§ **PROVIDED DATA**
*** Block opens ***

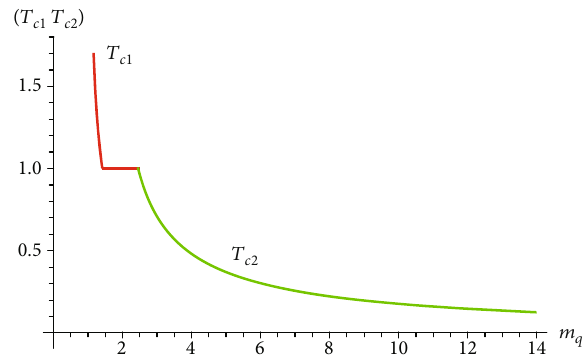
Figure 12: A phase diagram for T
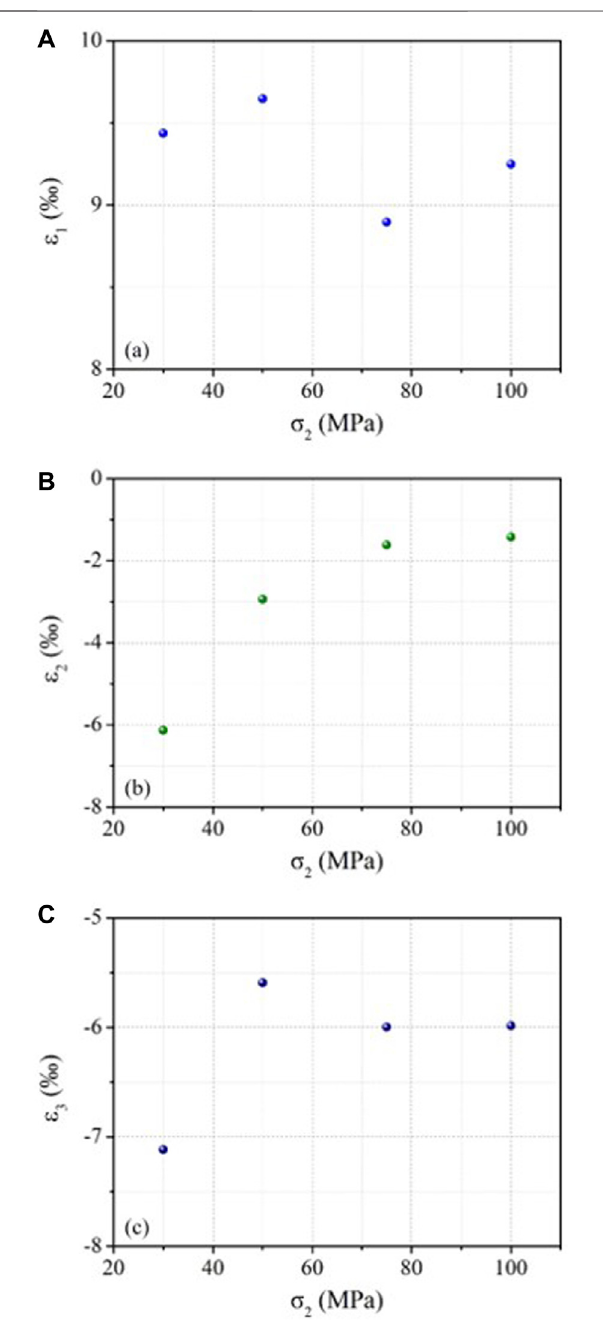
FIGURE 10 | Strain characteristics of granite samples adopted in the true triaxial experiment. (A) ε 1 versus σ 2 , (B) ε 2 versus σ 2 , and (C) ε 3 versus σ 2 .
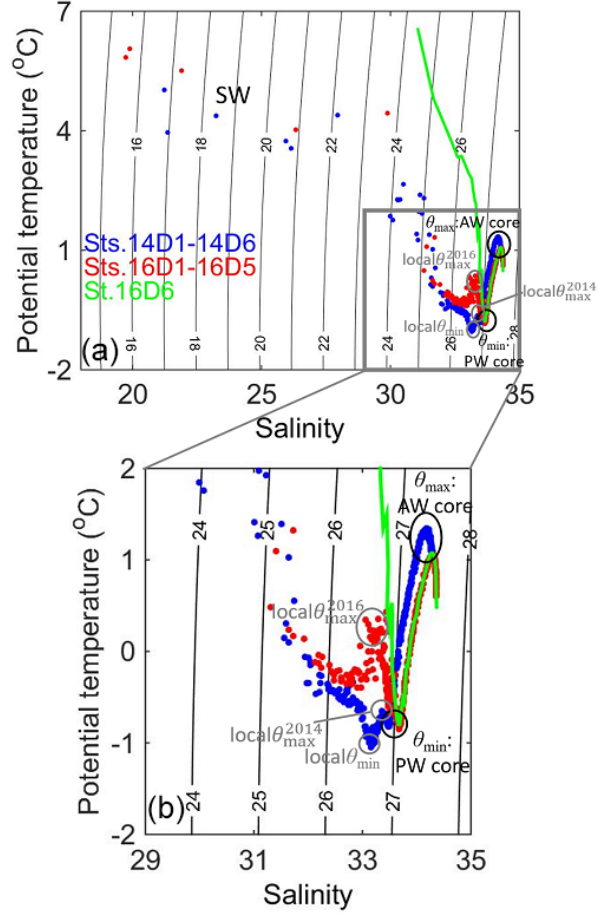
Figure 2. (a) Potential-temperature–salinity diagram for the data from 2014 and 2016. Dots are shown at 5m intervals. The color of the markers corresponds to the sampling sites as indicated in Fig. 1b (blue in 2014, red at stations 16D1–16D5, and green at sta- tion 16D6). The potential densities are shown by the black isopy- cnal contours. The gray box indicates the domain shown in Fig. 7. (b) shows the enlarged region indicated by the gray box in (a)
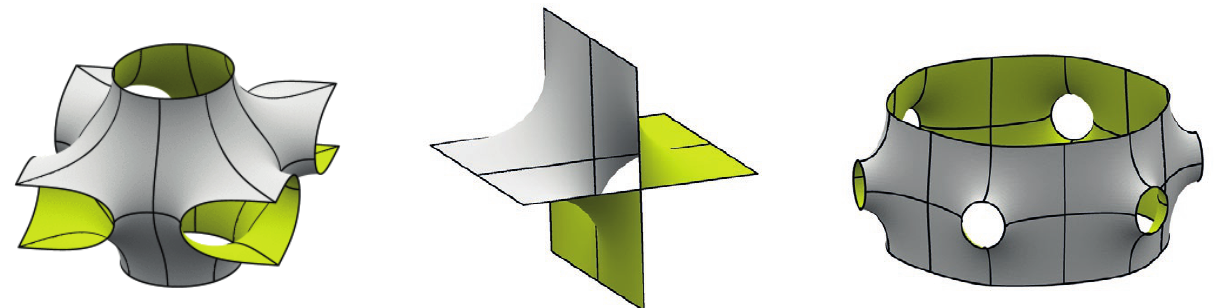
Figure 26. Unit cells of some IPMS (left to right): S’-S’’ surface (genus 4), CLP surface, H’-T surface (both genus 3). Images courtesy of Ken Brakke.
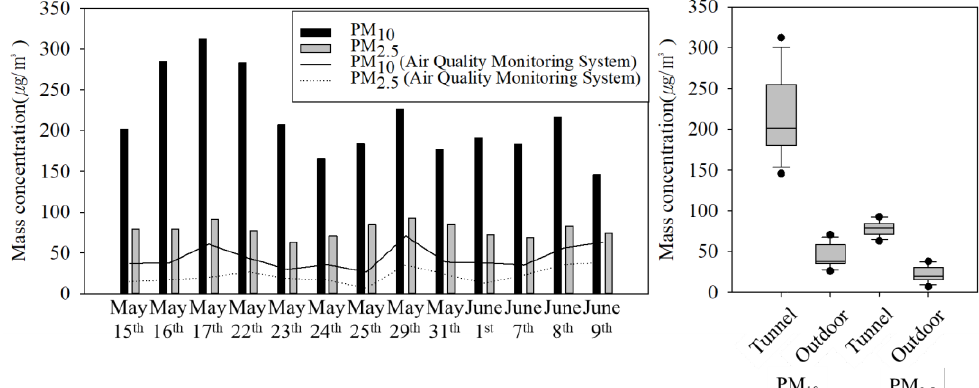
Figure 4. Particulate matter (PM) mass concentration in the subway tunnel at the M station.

*** Block closes ***
*** Block opens ***

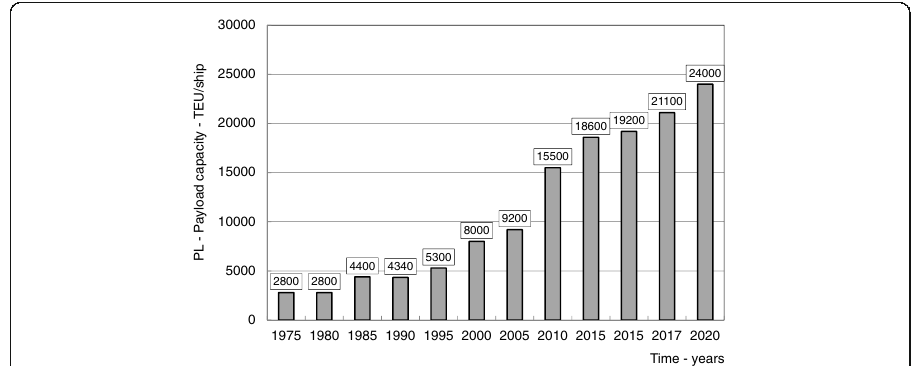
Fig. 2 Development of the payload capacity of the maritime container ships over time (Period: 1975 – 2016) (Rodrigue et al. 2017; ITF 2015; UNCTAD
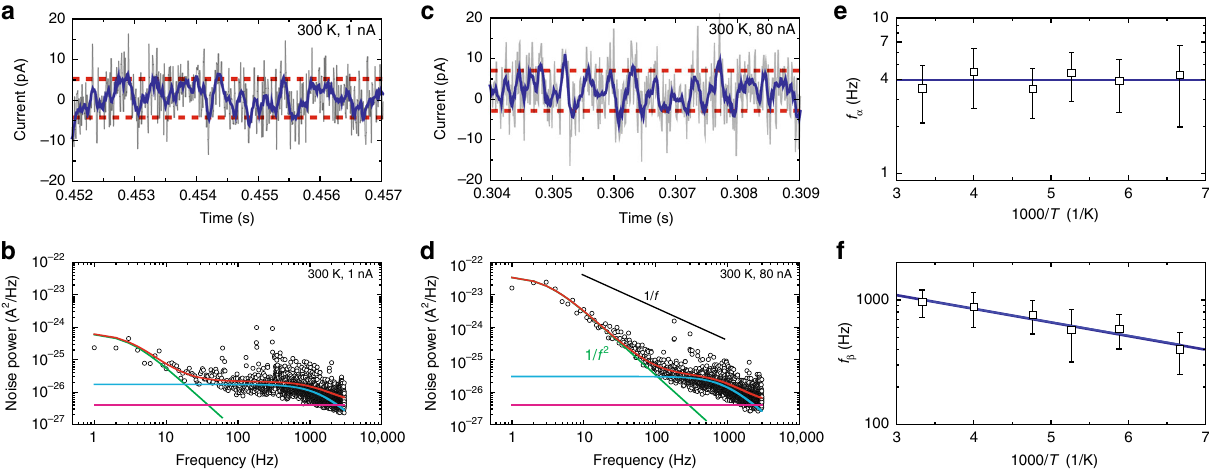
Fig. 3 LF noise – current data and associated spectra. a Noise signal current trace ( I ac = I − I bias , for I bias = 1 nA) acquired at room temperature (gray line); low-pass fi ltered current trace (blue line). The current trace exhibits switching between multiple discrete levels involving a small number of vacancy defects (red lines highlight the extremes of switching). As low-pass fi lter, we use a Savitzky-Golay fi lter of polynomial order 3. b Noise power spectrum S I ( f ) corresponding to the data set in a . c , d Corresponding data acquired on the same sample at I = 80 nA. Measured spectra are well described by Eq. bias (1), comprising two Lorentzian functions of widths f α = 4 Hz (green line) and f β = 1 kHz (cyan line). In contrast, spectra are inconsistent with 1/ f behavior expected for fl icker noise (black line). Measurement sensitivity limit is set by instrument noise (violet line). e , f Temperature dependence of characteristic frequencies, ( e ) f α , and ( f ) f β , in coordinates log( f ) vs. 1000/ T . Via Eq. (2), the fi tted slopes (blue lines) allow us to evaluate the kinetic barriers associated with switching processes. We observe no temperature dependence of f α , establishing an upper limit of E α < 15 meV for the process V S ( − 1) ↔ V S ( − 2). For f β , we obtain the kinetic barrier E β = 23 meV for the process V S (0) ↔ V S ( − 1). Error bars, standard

*** Block closes ***

§ **EXERCISE PROMPT**
Across all lines of the data above, count those that contain the word "diagram", giving the number without further comment.

§ **SOLVED PROBLEM**
2